Jane smiled, picturing Blake in a white medical coat, soft paintbrush hung around his neck like a stethoscope, questioning a chest of drawers. “And how about your middle drawer, dear? Has it been sticking? A little painful opening the top one?” Picturing Blake at all made her feel slightly guilty, and she decided it was time to call Charley. She dialed her husband's cell phone as she climbed the open stairs to the gallery library that ran around three sides of the barn. At the north end the gallery expanded into a wider loft area with plenty of room for three leather club chairs and a few worktables with green-shaded library lamps. Jane listened to the ringing phone as she took out volumes on Westman and Early American restoration. She wasn't even sure she knew what to look for.

“Hi, Charley,” she said at the beep. “I'm in the most stunning little library here at Campbell and LaSalle. You'd love this place. I hope you and Nick are having fun.
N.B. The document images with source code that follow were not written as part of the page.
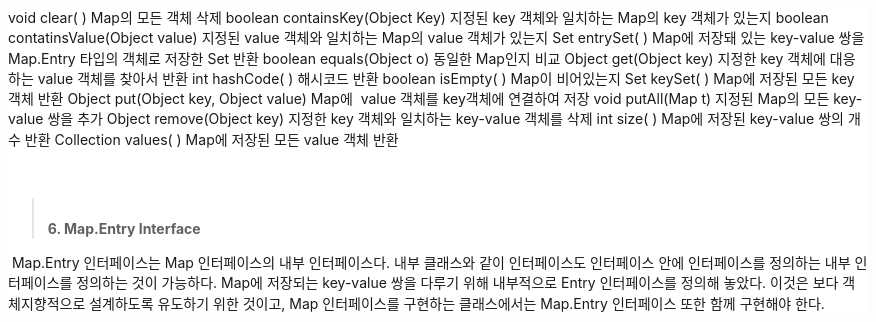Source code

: </tr>
<tr style="height: 20px;">
<td style="width: 50%; height: 20px;">void clear( )</td>
<td style="width: 50%; height: 20px;">Map의 모든 객체 삭제</td>
</tr>
<tr style="height: 20px;">
<td style="width: 50%; height: 20px;">boolean containsKey(Object Key)</td>
<td style="width: 50%; height: 20px;">지정된 key 객체와 일치하는 Map의 key 객체가 있는지</td>
</tr>
<tr style="height: 20px;">
<td style="width: 50%; height: 20px;">boolean contatinsValue(Object value)</td>
<td style="width: 50%; height: 20px;">지정된 value 객체와 일치하는 Map의 value 객체가 있는지</td>
</tr>
<tr style="height: 20px;">
<td style="width: 50%; height: 20px;">Set entrySet( )</td>
<td style="width: 50%; height: 20px;">Map에 저장돼 있는 key-value 쌍을 Map.Entry 타입의 객체로 저장한 Set 반환</td>
</tr>
<tr style="height: 20px;">
<td style="width: 50%; height: 20px;">boolean equals(Object o)</td>
<td style="width: 50%; height: 20px;">동일한 Map인지 비교</td>
</tr>
<tr style="height: 20px;">
<td style="width: 50%; height: 20px;">Object get(Object key)</td>
<td style="width: 50%; height: 20px;">지정한 key 객체에 대응하는 value 객체를 찾아서 반환</td>
</tr>
<tr style="height: 20px;">
<td style="width: 50%; height: 20px;">int hashCode( )</td>
<td style="width: 50%; height: 20px;">해시코드 반환</td>
</tr>
<tr style="height: 20px;">
<td style="width: 50%; height: 20px;">boolean isEmpty( )</td>
<td style="width: 50%; height: 20px;">Map이 비어있는지</td>
</tr>
<tr style="height: 20px;">
<td style="width: 50%; height: 20px;">Set keySet( )</td>
<td style="width: 50%; height: 20px;">Map에 저장된 모든 key 객체 반환</td>
</tr>
<tr style="height: 20px;">
<td style="width: 50%; height: 20px;">Object put(Object key, Object value)</td>
<td style="width: 50%; height: 20px;">Map에&nbsp; value 객체를 key객체에 연결하여 저장</td>
</tr>
<tr style="height: 20px;">
<td style="width: 50%; height: 20px;">void putAll(Map t)</td>
<td style="width: 50%; height: 20px;">지정된 Map의 모든 key-value 쌍을 추가</td>
</tr>
<tr style="height: 20px;">
<td style="width: 50%; height: 20px;">Object remove(Object key)</td>
<td style="width: 50%; height: 20px;">지정한 key 객체와 일치하는 key-value 객체를 삭제</td>
</tr>
<tr style="height: 20px;">
<td style="width: 50%; height: 20px;">int size( )</td>
<td style="width: 50%; height: 20px;">Map에 저장된 key-value 쌍의 개수 반환</td>
</tr>
<tr style="height: 20px;">
<td style="width: 50%; height: 20px;">Collection values( )</td>
<td style="width: 50%; height: 20px;">Map에 저장된 모든 value 객체 반환</td>
</tr>
</tbody>
</table>
<p data-ke-size="size16">&nbsp;</p>
<blockquote data-ke-style="style2"><br /><b>6. Map.Entry Interface</b></blockquote>
<p data-ke-size="size16">&nbsp;Map.Entry 인터페이스는 Map 인터페이스의 내부 인터페이스다. 내부 클래스와 같이 인터페이스도 인터페이스 안에 인터페이스를 정의하는 내부 인터페이스를 정의하는 것이 가능하다. Map에 저장되는 key-value 쌍을 다루기 위해 내부적으로 Entry 인터페이스를 정의해 놓았다. 이것은 보다 객체지향적으로 설계하도록 유도하기 위한 것이고, Map 인터페이스를 구현하는 클래스에서는 Map.Entry 인터페이스 또한 함께 구현해야 한다.</p>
I haven't gotten a chance to reorganize the house yet, but my purse is…,” Jane began, then remembered that she hadn't decluttered her purse either. “Charley, I forgot to ask what your speech was about, so call me when you get a chance, I want to hear all about it. I…” She stopped when she heard the time's-up click.

This time she had asked about Charley's speech but hadn't left enough time to say I love you. What was it with her and phone messages? She admired those who could concisely get their message across and end the communication gracefully. She always said something like well…um…okay then. At any moment she sounded like she was going to break into la-di-da, la-di-da, like Diane Keaton playing
Annie Hall.
Or worse yet, she said thank you at the end of the message even if someone had asked her for a favor that she was agreeing to do. Okay then…well…thank you. Why oh why did she feel in control and intelligent when she had a notebook and pen in her hand and become a blithering idiot when faced with a cell phone or a Palm Pilot? Maybe St. Belinda had some insight into that in the chapter titled “Ending the Paper Trail.” Jane would skip ahead and read that one next, if she could remember where she had put the book.